*** Opening Data for review ***
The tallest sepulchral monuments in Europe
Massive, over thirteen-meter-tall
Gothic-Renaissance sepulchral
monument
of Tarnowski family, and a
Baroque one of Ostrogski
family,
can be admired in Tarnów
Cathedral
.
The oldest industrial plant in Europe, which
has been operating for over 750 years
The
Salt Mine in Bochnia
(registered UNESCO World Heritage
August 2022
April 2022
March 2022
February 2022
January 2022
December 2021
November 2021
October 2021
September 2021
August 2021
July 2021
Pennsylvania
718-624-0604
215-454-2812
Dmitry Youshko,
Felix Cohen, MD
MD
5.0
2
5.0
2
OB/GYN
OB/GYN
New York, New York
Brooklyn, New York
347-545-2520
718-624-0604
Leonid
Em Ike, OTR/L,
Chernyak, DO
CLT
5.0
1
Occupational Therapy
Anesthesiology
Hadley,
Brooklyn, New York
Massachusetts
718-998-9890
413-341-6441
*** Closing Data for review ***
*** Opening Data for review ***
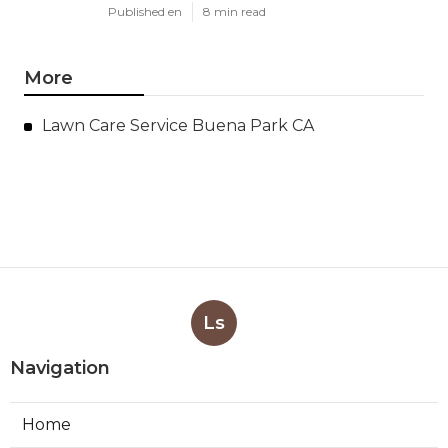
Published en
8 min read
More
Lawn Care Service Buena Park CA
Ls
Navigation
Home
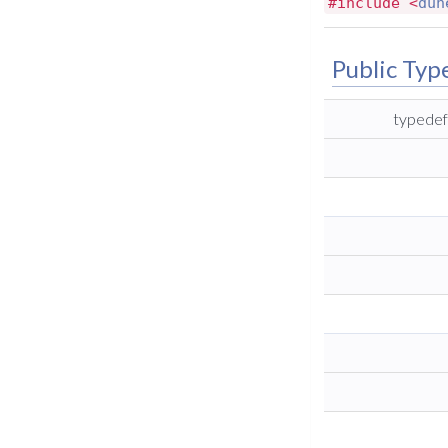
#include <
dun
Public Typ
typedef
*** Closing Data for review ***
*** Opening Data for review ***
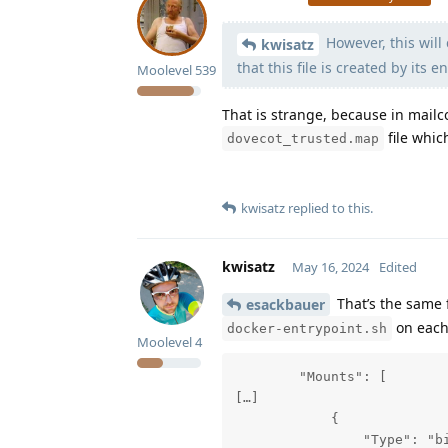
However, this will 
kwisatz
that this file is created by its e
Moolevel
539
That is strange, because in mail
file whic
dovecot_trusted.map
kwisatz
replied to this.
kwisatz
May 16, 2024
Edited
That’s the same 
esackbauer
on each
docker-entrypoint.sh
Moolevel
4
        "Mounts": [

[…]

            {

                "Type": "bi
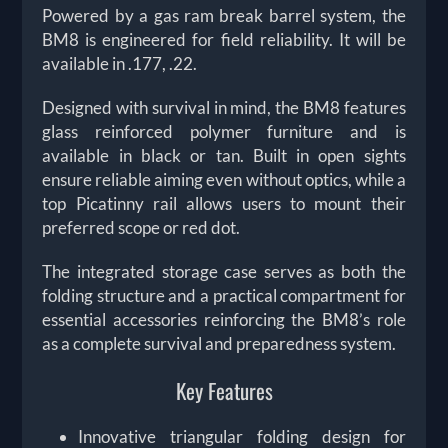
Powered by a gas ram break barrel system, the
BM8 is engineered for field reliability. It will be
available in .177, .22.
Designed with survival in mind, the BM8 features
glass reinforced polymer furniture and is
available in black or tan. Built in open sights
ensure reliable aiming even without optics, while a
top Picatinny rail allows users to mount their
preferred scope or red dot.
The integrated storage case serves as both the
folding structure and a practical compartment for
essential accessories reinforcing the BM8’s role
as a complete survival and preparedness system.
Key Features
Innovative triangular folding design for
*** Closing Data for review ***
> [Task to carry out]: Look above for the line holding "The tallest sepulchral monuments in Europe" and the line holding "The oldest industrial plant in Europe, which". Retype both, and every line between them, word for word and nothing else.

> [Worked solution]:
The tallest sepulchral monuments in Europe
Massive, over thirteen-meter-tall
Gothic-Renaissance sepulchral
monument
of Tarnowski family, and a
Baroque one of Ostrogski
family,
can be admired in Tarnów
Cathedral
.
The oldest industrial plant in Europe, which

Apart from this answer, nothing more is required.